• ASSIGNMENT:
Identify all lines in the listing that include the word "radiologist", and copy them out.

• PROVIDED MATERIAL:
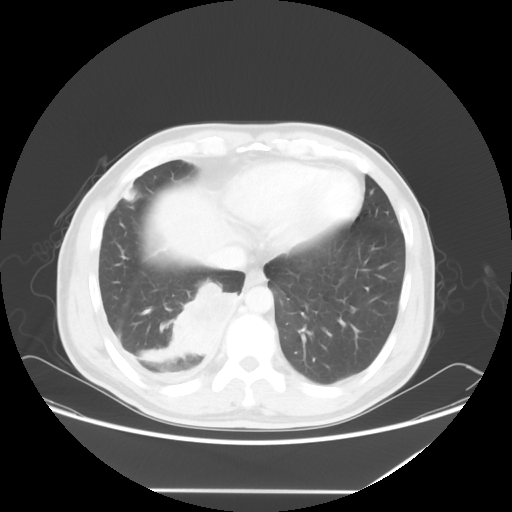
Chest CT, one axial slice; slice 18 of 60 in the series (ordered by position); 120 kVp; lung window (W 1500 / L -600 HU); 5 mm slice thickness; 512 × 512 image matrix, field of view 419 × 419 mm. Patient: male, 48 years. Case-level facts recorded for this patient, not image findings: clinical TNM (as recorded): T3 N3 M1a.
Annotated regions visible in this slice (rectangle marked by the reading radiologist):
- lung tumour (recorded histology: squamous cell carcinoma): bounding box <165,273,243,360> (left, top, right, bottom; pixels)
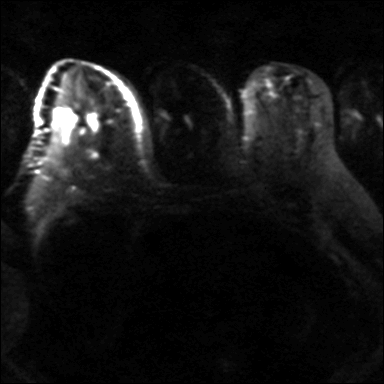
Breast MRI, one axial slice. Slice 19 of 36 in the series (ordered by position). Diffusion-weighted series; image 2 of 4 stored at this slice position (different b-values; order by instance number). 3 T. 4 mm slice thickness. 384 × 384 image matrix, field of view 320 × 320 mm. Female patient.
Outlined on this slice (outlined manually by an expert reader):
- tumour on diffusion-weighted imaging: box from (x=66, y=123) to (x=76, y=135) px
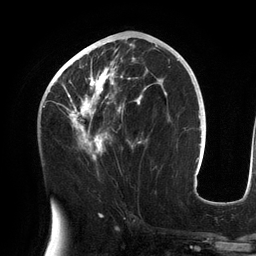
Breast MRI (dynamic contrast-enhanced), one axial slice. Slice 65 of 134 in the series (ordered by position). Cropped to one breast. Dynamic contrast-enhanced series, time point 2 of 6 at this slice position (early post-contrast). 3 T. TE 2.7 ms, TR 6.5 ms. 1.2 mm slice thickness. 256 × 256 image matrix, field of view 200 × 200 mm. Female patient.
Outlined on this slice (semi-automatically segmented with operator editing):
- enhancing-tissue mask used for the functional tumour volume (all voxels passing the contrast-enhancement thresholds inside the analysis volume; usually the tumour): bounding box (x1, y1, x2, y2) in pixels: (56, 43, 158, 160)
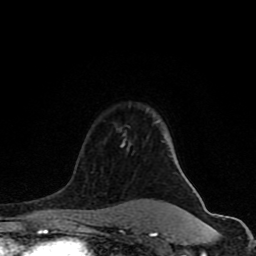
Breast MRI (dynamic contrast-enhanced), one axial slice; slice 60 of 80 in the series (ordered by position); cropped to one breast; dynamic contrast-enhanced series, time point 2 of 8 at this slice position (early post-contrast); 1.5 T; TE 4.2 ms, TR 7 ms; 2 mm slice thickness; 256 × 256 image matrix, field of view 155 × 155 mm. Female patient.
Outlined on this slice (semi-automatic segmentation, software-assisted and operator-edited):
- enhancing-tissue mask used for the functional tumour volume (all voxels passing the contrast-enhancement thresholds inside the analysis volume; usually the tumour): bounding box (x1, y1, x2, y2) in pixels: (77, 121, 182, 231)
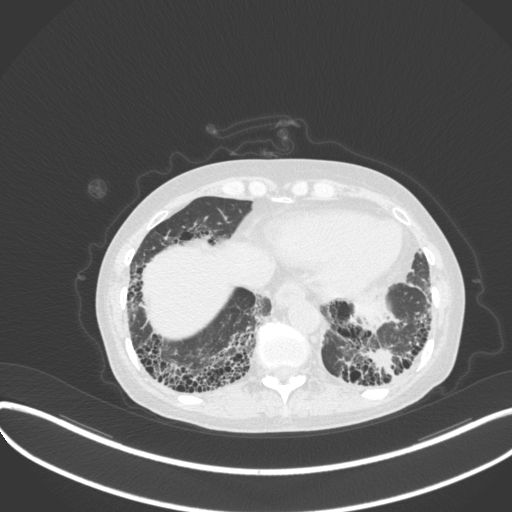
Chest CT, one axial slice; slice 66 of 373 in the series (ordered by position); reconstruction kernel B31f; lung window (W 1500 / L -600 HU); 512 × 512 image matrix. Female patient, age 56 years. Case-level facts recorded for this patient, not image findings: clinical TNM (as recorded): T1 N0 M0.
Structures marked on this image (bounding box drawn by a radiologist):
- lung tumour (recorded histology: adenocarcinoma): bounding box (x1, y1, x2, y2) in pixels: (365, 346, 391, 378)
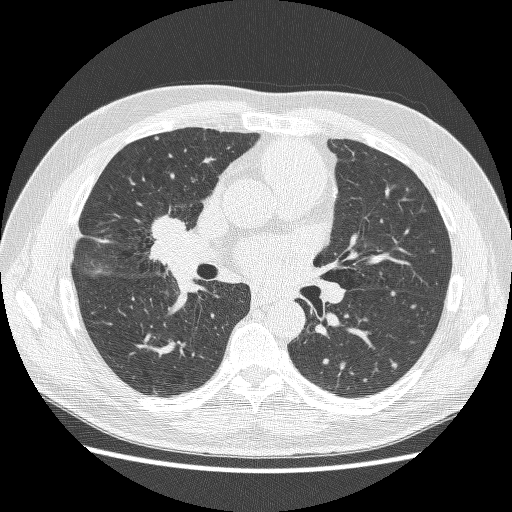
Axial slice from a low-dose chest CT screening exam. First (baseline) screen. Lung window (W 1500 / L -600 HU). Lung (sharp) reconstruction kernel (BONE). 120 kVp. 512 × 512 image matrix. Male, age 59 years at enrolment. Former smoker at enrolment.
Lesion marked by an expert reader, bounding box (x1, y1, x2, y2) in pixels: (129, 208, 198, 272). Screening reader's record for this exam: no non-calcified nodule ≥4 mm recorded. Later outcome: lung cancer diagnosed 24 days after this screen — adenocarcinoma, NOS, right middle lobe, poorly differentiated (G3), stage IV (AJCC 6th edition), 54 mm at pathology.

• EXERCISE ANSWER:
Annotated regions visible in this slice (rectangle marked by the reading radiologist):
Structures marked on this image (bounding box drawn by a radiologist):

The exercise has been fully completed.